Being from the Northern hemisphere, my intuitive feelings for Easter are quite different from what I see and experience now that I live in New Zealand. Before I had thoughts of pretty blossoms on the trees, daffodils poking up in the garden and walks around the bluebell woods at Coton Manor. With the arrival of spring and all the delicate blossoms, it’s probably one of the most colourful times of the year in the UK. Now, seeing as I live in the Southern hemisphere, it’s all up-side-down to me. Instead of spring, New Zealand is just beginning to see winter. It still leaves me a little torn between the light spring pastels and the deep autumn tones.
None of this, of course, changes any of the fun you can have at Easter. I think it’s always a lovely chance to get together with friends and family with the extra days off and of course eat too many chocolate Easter eggs.
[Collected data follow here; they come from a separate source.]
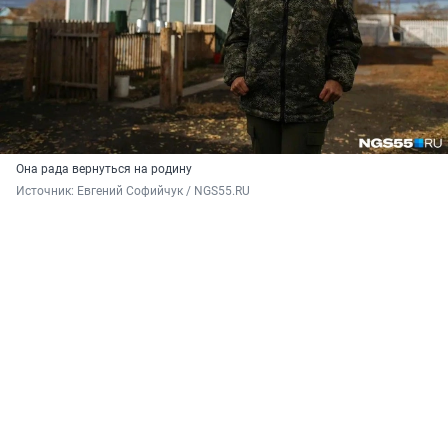
Она рада вернуться на родину
Источник: 
Евгений Софийчук / NGS55.RU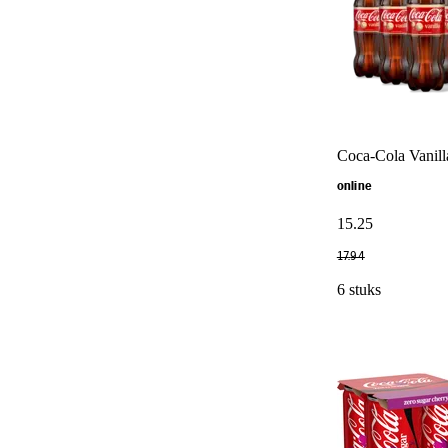
Coca-Cola Vanill
online
15
.
25
17
.
94
6 stuks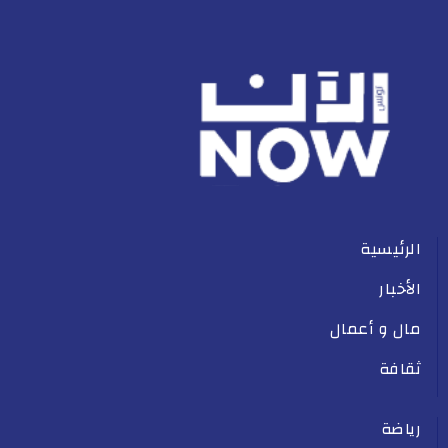
الرئيسية
الأخبار
مال و أعمال
ثقافة
رياضة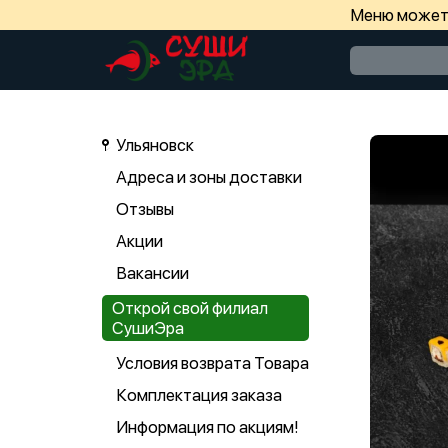
Меню может 
Ульяновск
Адреса и зоны доставки
Отзывы
Акции
Вакансии
Открой свой филиал
СушиЭра
Условия возврата Товара
Комплектация заказа
Информация по акциям!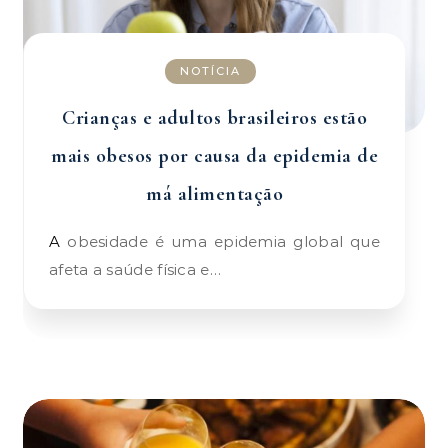
NOTÍCIA
Crianças e adultos brasileiros estão
mais obesos por causa da epidemia de
má alimentação
A obesidade é uma epidemia global que
afeta a saúde física e…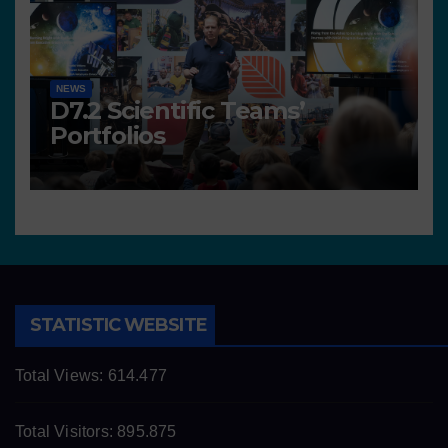
NEWS
D7.2 Scientific Teams’
Portfolios
STATISTIC WEBSITE
Total Views:
614.477
Total Visitors:
895.875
Taking inspiration from the special days in the year to do something decorative at home is always fun too – I find that the house still feels a bit empty after having all the Christmas decorations packed away. Using some simple styling principles is a great way to add a few Easter touches to home that won’t take too much time or cost you too much. Add in some gorgeous florals and you will be set to enjoy the long weekend at home, or away, whether you’re planning on hosting a family dinner or just having a few friends and their children around for an Easter egg hunt.
Materials and Tools
- Florist cutters
- 4 vessels and 1 small ceramic dish (I chose all green to look like a set)
- A small handful of blooms and 1 pampas grass
- A tray of quail eggs (mine were from Moore Wilsons)
Step 1: First of all gather your flowers and materials and sort your blooms into piles. I chose to use pink roses as they are my favourites, the last stem of hydrangea from my garden and little bit of solidago for some yellow. To add a touch of Easter to my styled vignette I brought some quail eggs and picked a small head of pampas grass.
Florist’s Tip: Only buy roses that feel firm when you pinch them at the base of the bloom, this means they are fresher. They will open in your vase at home. Never cut hydrangea from the garden in the heat of the day and place the stems in warm water for 30mins to release air bubbles in the stem to make them last longer.
Step 2: Fill your vessels with clean, tepid water. I like to fill mine no more than half full, you don’t want to drown the stems and when you have finished, it will look more elegant. Remove any leaves that will be below the water line and cut each stem with florist cutters at a 45-degree angle. This makes a larger drinking surface for the stem to absorb water through.
Stylist’s Tip: The key to a simple display like this is choosing the right vessels and pairing them with the right blooms. Try to choose a range of heights and mix your blooms. Then pair the larger blooms with the larger vessels and the smaller blooms in the smaller ones. As you cut your stems keep in mind that you want to accentuate the differences in heights rather than make everything the same level.
Step 3: Once you have filled all of your vases you can make up the Easter nest. I pulled some tufts from a pampas stem and lined a small ceramic dish before carefully nestling the little quail eggs within. I then tucked a few more tufts of pampas in so you could see more of them peeking out.
Variation: If you want to replace the quail eggs with chocolate eggs you can. I would recommend either a plain gold or silver foil covered egg for that more stylish finish.
Step 4: Now you can style your Easter Vignette. Put the larger vessel in place first and work around that, that way it will end up at the back and not at the front covering up your smaller vessels.
Stylist’s Tip: By using an uneven number of vessels (including the dish in my case) you will be able to create a layout that is naturally, pleasing to the eye. Use the heights and shapes to create a rough triangle or pyramid shape.
Voila! You have finished, make sure you show it off and put it front and center for everyone to see. Hopefully, the Easter bunny will appreciate it too, I am pretty sure he does exist because of a very well accounted memory of one Easter in North Wales at my grandmother’s cottage. It was breakfast time on Easter Sunday and there had been no chocolate eggs found yet. Whilst we were all in the kitchen there was a thumping, almost hopping, across the floor upstairs! I ran up to find a pile of shiny foil wrapped eggs on my bed with a card from the Easter bunny. I wasn’t that young, maybe 10, so I was trying to work this out: If everyone was in the kitchen then who bounced across the floor upstairs? My dad still won’t tell me how they did it.